* [BRANO SCELTO]
────
L’automobile era un tempo simbolo di progresso e indipendenza. Oggi, a un secolo di distanza, l’oggetto sinonimo di libertà è sempre più spesso vittima del traffico ed è responsabile dell’inquinamento atmosferico delle grandi metropoli del pianeta. La mobilità del XXI secolo deve per forza parlare la lingua dell’innovazione. Scopriamo le città e le tecnologie che testimoniano come sia possibile superare le sfide del nostro tempo.

Dal 2000 Shanghai sta costruendo una moderna rete metropolitana. Con una estensione di oltre 500 chilometri, è una delle più lunghe reti di metro sotterranee e sopraelevate.

Smog, traffico, parcheggi limitati: le città di tutto il mondo soffrono ogni giorno di più, mentre le strade sono invase da sciami di macchine. Le automobili, un tempo simbolo di libertà, sono sottoposte a vincoli e limitazioni.  Nei giorni di massimo inquinamento atmosferico, in città come Parigi, Pechino o San Paolo, le auto viaggiano a targhe alterne: oggi, a Shangai, una targa può arrivare a costare quanto una macchina di piccole dimensioni. La società di logistica UPS ha investito enormi risorse in un sistema GPS esclusivo che permette ai veicoli di evitare quasi del tutto le svolte a sinistra, allo scopo di risparmiare tempo e carburante.

Tante sono le idee, perché una cosa è ormai chiara: l’approccio alla mobilità dovrà cambiare, specie nelle grandi metropoli del mondo. Gli attuali sistemi di gestione del traffico non sono più in grado di gestire masse di persone che si riversano nelle grandi città. Secondo uno studio del Centre for Economics and Business Research (CEBR), realizzato per conto di INRIX, azienda leader nel campo delle informazioni in tempo reale sul traffico stradale, gli ingorghi di Stati Uniti, Regno Unito, Francia e Germania - da soli - costano alle economie di tutto il mondo circa 180 miliardi di euro (200 miliardi di dollari) e ad ogni persona circa 111 ore del proprio tempo, ogni anno. Da qui al 2030, i costi economici aumenteranno del 50%, a causa dei volumi di traffico in continua crescita.
────
* [MATERIALE MOSTRATO]
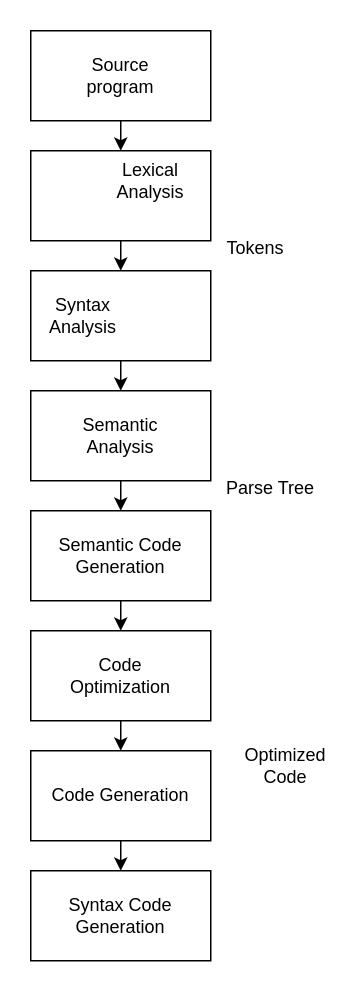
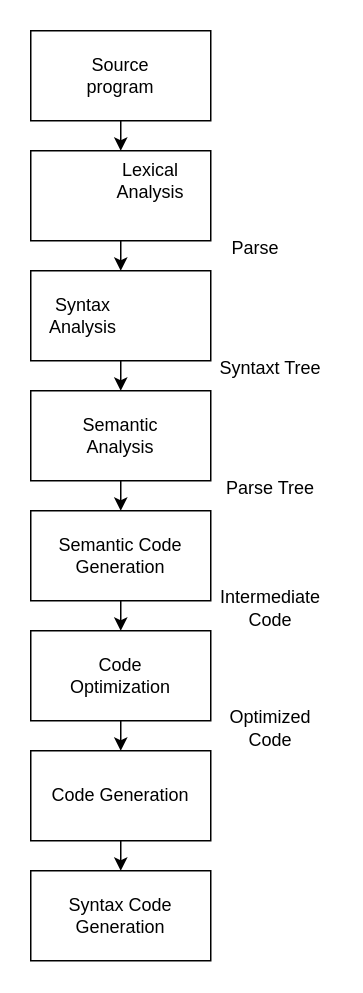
  <mxCell id="0" />
  <mxCell id="1" parent="0" />
  <mxCell id="2" style="edgeStyle=orthogonalEdgeStyle;rounded=0;orthogonalLoop=1;jettySize=auto;html=1;exitX=0.5;exitY=1;exitDx=0;exitDy=0;entryX=0.5;entryY=0;entryDx=0;entryDy=0;" edge="1" parent="1" source="3" target="9"><mxGeometry relative="1" as="geometry" /></mxCell>
  <mxCell id="3" value="" style="rounded=0;whiteSpace=wrap;html=1;" vertex="1" parent="1"><mxGeometry x="20" y="100" width="120" height="60" as="geometry" /></mxCell>
  <mxCell id="4" style="edgeStyle=orthogonalEdgeStyle;rounded=0;orthogonalLoop=1;jettySize=auto;html=1;exitX=0.5;exitY=1;exitDx=0;exitDy=0;entryX=0.5;entryY=0;entryDx=0;entryDy=0;" edge="1" parent="1" source="5" target="3"><mxGeometry relative="1" as="geometry" /></mxCell>
  <mxCell id="5" value="" style="rounded=0;whiteSpace=wrap;html=1;" vertex="1" parent="1"><mxGeometry x="20" y="20" width="120" height="60" as="geometry" /></mxCell>
  <mxCell id="6" style="edgeStyle=orthogonalEdgeStyle;rounded=0;orthogonalLoop=1;jettySize=auto;html=1;exitX=0.5;exitY=1;exitDx=0;exitDy=0;entryX=0.5;entryY=0;entryDx=0;entryDy=0;" edge="1" parent="1" source="7" target="13"><mxGeometry relative="1" as="geometry" /></mxCell>
  <mxCell id="7" value="" style="rounded=0;whiteSpace=wrap;html=1;" vertex="1" parent="1"><mxGeometry x="20" y="260" width="120" height="60" as="geometry" /></mxCell>
  <mxCell id="8" style="edgeStyle=orthogonalEdgeStyle;rounded=0;orthogonalLoop=1;jettySize=auto;html=1;exitX=0.5;exitY=1;exitDx=0;exitDy=0;entryX=0.5;entryY=0;entryDx=0;entryDy=0;" edge="1" parent="1" source="9" target="7"><mxGeometry relative="1" as="geometry" /></mxCell>
  <mxCell id="9" value="" style="rounded=0;whiteSpace=wrap;html=1;" vertex="1" parent="1"><mxGeometry x="20" y="180" width="120" height="60" as="geometry" /></mxCell>
  <mxCell id="10" style="edgeStyle=orthogonalEdgeStyle;rounded=0;orthogonalLoop=1;jettySize=auto;html=1;exitX=0.5;exitY=1;exitDx=0;exitDy=0;entryX=0.5;entryY=0;entryDx=0;entryDy=0;" edge="1" parent="1" source="11" target="16"><mxGeometry relative="1" as="geometry" /></mxCell>
  <mxCell id="11" value="" style="rounded=0;whiteSpace=wrap;html=1;" vertex="1" parent="1"><mxGeometry x="20" y="420" width="120" height="60" as="geometry" /></mxCell>
  <mxCell id="12" style="edgeStyle=orthogonalEdgeStyle;rounded=0;orthogonalLoop=1;jettySize=auto;html=1;exitX=0.5;exitY=1;exitDx=0;exitDy=0;entryX=0.5;entryY=0;entryDx=0;entryDy=0;" edge="1" parent="1" source="13" target="11"><mxGeometry relative="1" as="geometry" /></mxCell>
  <mxCell id="13" value="" style="rounded=0;whiteSpace=wrap;html=1;" vertex="1" parent="1"><mxGeometry x="20" y="340" width="120" height="60" as="geometry" /></mxCell>
  <mxCell id="14" value="" style="rounded=0;whiteSpace=wrap;html=1;" vertex="1" parent="1"><mxGeometry x="20" y="580" width="120" height="60" as="geometry" /></mxCell>
  <mxCell id="15" style="edgeStyle=orthogonalEdgeStyle;rounded=0;orthogonalLoop=1;jettySize=auto;html=1;exitX=0.5;exitY=1;exitDx=0;exitDy=0;entryX=0.5;entryY=0;entryDx=0;entryDy=0;" edge="1" parent="1" source="16" target="14"><mxGeometry relative="1" as="geometry" /></mxCell>
  <mxCell id="16" value="" style="rounded=0;whiteSpace=wrap;html=1;" vertex="1" parent="1"><mxGeometry x="20" y="500" width="120" height="60" as="geometry" /></mxCell>
  <mxCell id="17" value="Source program" style="text;html=1;strokeColor=none;fillColor=none;align=center;verticalAlign=middle;whiteSpace=wrap;rounded=0;" vertex="1" parent="1"><mxGeometry x="50" y="35" width="60" height="30" as="geometry" /></mxCell>
  <mxCell id="18" value="Lexical Analysis" style="text;html=1;strokeColor=none;fillColor=none;align=center;verticalAlign=middle;whiteSpace=wrap;rounded=0;" vertex="1" parent="1"><mxGeometry x="70" y="105" width="60" height="30" as="geometry" /></mxCell>
  <mxCell id="19" value="Syntax Analysis" style="text;html=1;strokeColor=none;fillColor=none;align=center;verticalAlign=middle;whiteSpace=wrap;rounded=0;" vertex="1" parent="1"><mxGeometry x="25" y="195" width="60" height="30" as="geometry" /></mxCell>
  <mxCell id="20" value="Semantic Analysis" style="text;html=1;strokeColor=none;fillColor=none;align=center;verticalAlign=middle;whiteSpace=wrap;rounded=0;" vertex="1" parent="1"><mxGeometry x="50" y="275" width="60" height="30" as="geometry" /></mxCell>
  <mxCell id="21" value="Code Optimization" style="text;html=1;strokeColor=none;fillColor=none;align=center;verticalAlign=middle;whiteSpace=wrap;rounded=0;" vertex="1" parent="1"><mxGeometry x="30" y="435" width="100" height="30" as="geometry" /></mxCell>
  <mxCell id="22" value="Semantic Code Generation" style="text;html=1;strokeColor=none;fillColor=none;align=center;verticalAlign=middle;whiteSpace=wrap;rounded=0;" vertex="1" parent="1"><mxGeometry x="30" y="355" width="100" height="30" as="geometry" /></mxCell>
  <mxCell id="23" value="Code Generation" style="text;html=1;strokeColor=none;fillColor=none;align=center;verticalAlign=middle;whiteSpace=wrap;rounded=0;" vertex="1" parent="1"><mxGeometry x="30" y="515" width="100" height="30" as="geometry" /></mxCell>
  <mxCell id="24" value="Syntax Code Generation" style="text;html=1;strokeColor=none;fillColor=none;align=center;verticalAlign=middle;whiteSpace=wrap;rounded=0;" vertex="1" parent="1"><mxGeometry x="30" y="595" width="100" height="30" as="geometry" /></mxCell>
- <mxCell id="25" value="Tokens" style="text;html=1;strokeColor=none;fillColor=none;align=center;verticalAlign=middle;whiteSpace=wrap;rounded=0;" vertex="1" parent="1"><mxGeometry x="140" y="150" width="60" height="30" as="geometry" /></mxCell>
+ <mxCell id="25" value="Parse" style="text;html=1;strokeColor=none;fillColor=none;align=center;verticalAlign=middle;whiteSpace=wrap;rounded=0;" vertex="1" parent="1"><mxGeometry x="140" y="150" width="60" height="30" as="geometry" /></mxCell>
+ <mxCell id="26" value="Syntaxt Tree" style="text;html=1;strokeColor=none;fillColor=none;align=center;verticalAlign=middle;whiteSpace=wrap;rounded=0;" vertex="1" parent="1"><mxGeometry x="140" y="230" width="80" height="30" as="geometry" /></mxCell>
  <mxCell id="27" value="Parse Tree" style="text;html=1;strokeColor=none;fillColor=none;align=center;verticalAlign=middle;whiteSpace=wrap;rounded=0;" vertex="1" parent="1"><mxGeometry x="140" y="310" width="80" height="30" as="geometry" /></mxCell>
- <mxCell id="29" value="Optimized Code" style="text;html=1;strokeColor=none;fillColor=none;align=center;verticalAlign=middle;whiteSpace=wrap;rounded=0;" vertex="1" parent="1"><mxGeometry x="150" y="495" width="80" height="30" as="geometry" /></mxCell>
+ <mxCell id="28" value="Intermediate Code" style="text;html=1;strokeColor=none;fillColor=none;align=center;verticalAlign=middle;whiteSpace=wrap;rounded=0;" vertex="1" parent="1"><mxGeometry x="140" y="390" width="80" height="30" as="geometry" /></mxCell>
+ <mxCell id="29" value="Optimized Code" style="text;html=1;strokeColor=none;fillColor=none;align=center;verticalAlign=middle;whiteSpace=wrap;rounded=0;" vertex="1" parent="1"><mxGeometry x="140" y="470" width="80" height="30" as="geometry" /></mxCell>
────
* [PROBLEMA BREVE A]
Ripeti esattamente la parte del brano che va da "L’automobile era un" fino a "del nostro tempo." compreso.
* [PROBLEMA BREVE B]
Secondo il brano, da quale anno Shanghai sta costruendo una moderna rete metropolitana?
I dati non servono per svolgere il lavoro.

* [RISPOSTA ALL'ESERCIZIO A]
L’automobile era un tempo simbolo di progresso e indipendenza. Oggi, a un secolo di distanza, l’oggetto sinonimo di libertà è sempre più spesso vittima del traffico ed è responsabile dell’inquinamento atmosferico delle grandi metropoli del pianeta. La mobilità del XXI secolo deve per forza parlare la lingua dell’innovazione. Scopriamo le città e le tecnologie che testimoniano come sia possibile superare le sfide del nostro tempo.

* [RISPOSTA ALL'ESERCIZIO B]
Shanghai sta costruendo la sua rete metropolitana dal 2000.